Even with that minor quibble, I could read a steady diet of Patricia Harman’s novels. They truly relax me and take me down-home to a place and people I love in one of my favorite places to vacation, West Virginia.

Even though this is the third book in the HOPE RIVER series, I feel strongly that new readers can settle into it fairly easy. I read and enjoyed the first book, THE MIDWIFE OF HOPE RIVER, but skipped the second one. This novel jogged my memory enough about what happened in the first book, even though it has been five years since I read it.

Because Romance Junkies is a romance review site, I need to make a point that this book isn’t Historical Romance, but classified better as Historical Fiction with romance elements. The main couple in the book are a man and wife who love one another but struggle throughout this book with their differing views on WWII. Their struggles are just like any couple’s, giving beautiful insight into what it means to truly love someone until death do you part. And yes, there is a HEA, so you don’t have to fear for your heart.

Page 115 made me smile when Patience talked about going through her seed catalogs when the February winter blues got to her. I had just been doing the very same thing an hour before I read that. It’s nice to know some things haven’t changed with progress and the digital age. At least for some of us.

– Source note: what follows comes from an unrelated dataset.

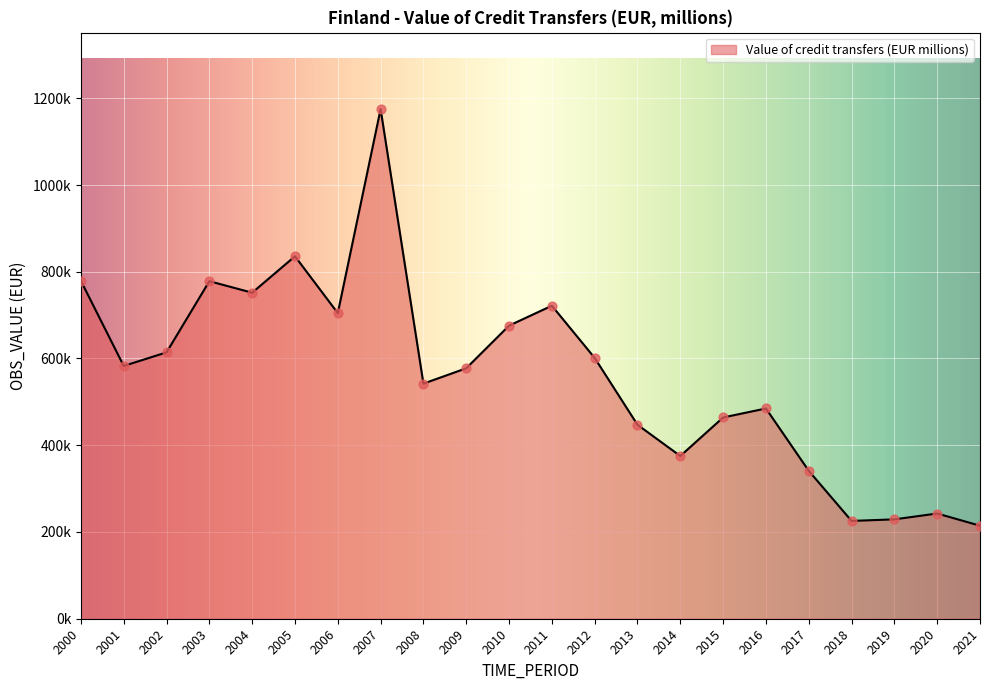

Is this an area chart (filled region under the line)?

Yes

What an endeavor! After 487 pages, I realized what a huge accomplishment this book is for the author. Much of it contains a daily journal entry by Patience, in addition to the myriad of things that happened to her and her family and friends. That’s a lot of ideas, filled with intricate historical detail that makes this book so special.

If you want to step back in time with the brave spirit of this country’s pioneers, this book will give you that and more. Even though it was the 1940s, and more modern than actual pioneer days, they still did much of everything for themselves in rural America when wartime rationed most purchases. If you couldn’t make it or grow it, you did without.

A good story, ONCE A MIDWIFE takes you back to a wholesome America that struggled, while reminding you of the value of a life well-lived. Fans of the HOPE RIVER series will enjoy reconnecting with characters they’ve loved. For those who love Christmas stories, this novel is rich with detail about what this holiday was like in the 1940s.